[Saved entries]
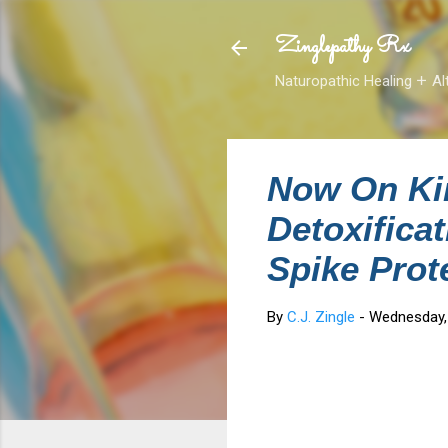
Zinglepathy Rx
Naturopathic Healing 𑁕 Al
Now On Ki
Detoxifica
Spike Prot
By
C.J. Zingle
-
Wednesday,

◆ Task instructions
All of the entries above should be copied exactly, except for the pictures.

◆ Answer to the problem
Zinglepathy Rx
Naturopathic Healing 𑁕 Al
Now On Ki
Detoxifica
Spike Prot
By
C.J. Zingle
-
Wednesday,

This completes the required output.